(Camera metadata records)
========================================================================

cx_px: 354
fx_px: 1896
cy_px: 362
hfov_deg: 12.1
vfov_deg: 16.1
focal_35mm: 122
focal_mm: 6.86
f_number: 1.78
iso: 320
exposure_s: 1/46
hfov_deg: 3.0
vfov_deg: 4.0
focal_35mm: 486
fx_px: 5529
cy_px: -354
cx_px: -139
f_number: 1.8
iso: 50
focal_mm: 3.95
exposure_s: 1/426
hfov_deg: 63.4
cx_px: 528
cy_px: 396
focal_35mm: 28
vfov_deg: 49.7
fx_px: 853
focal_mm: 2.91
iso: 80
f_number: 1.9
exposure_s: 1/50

========================================================================

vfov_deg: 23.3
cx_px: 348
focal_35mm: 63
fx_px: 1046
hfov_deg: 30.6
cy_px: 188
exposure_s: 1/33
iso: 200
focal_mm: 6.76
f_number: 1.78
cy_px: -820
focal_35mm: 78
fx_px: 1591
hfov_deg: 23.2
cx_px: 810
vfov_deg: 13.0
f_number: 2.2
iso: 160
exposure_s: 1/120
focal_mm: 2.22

========================================================================

Out of the entries above, write out only the lines between the line holding "fx_px: 1591" and the line holding "focal_mm: 2.22", inclusive, each exactly as given.

fx_px: 1591
hfov_deg: 23.2
cx_px: 810
vfov_deg: 13.0
f_number: 2.2
iso: 160
exposure_s: 1/120
focal_mm: 2.22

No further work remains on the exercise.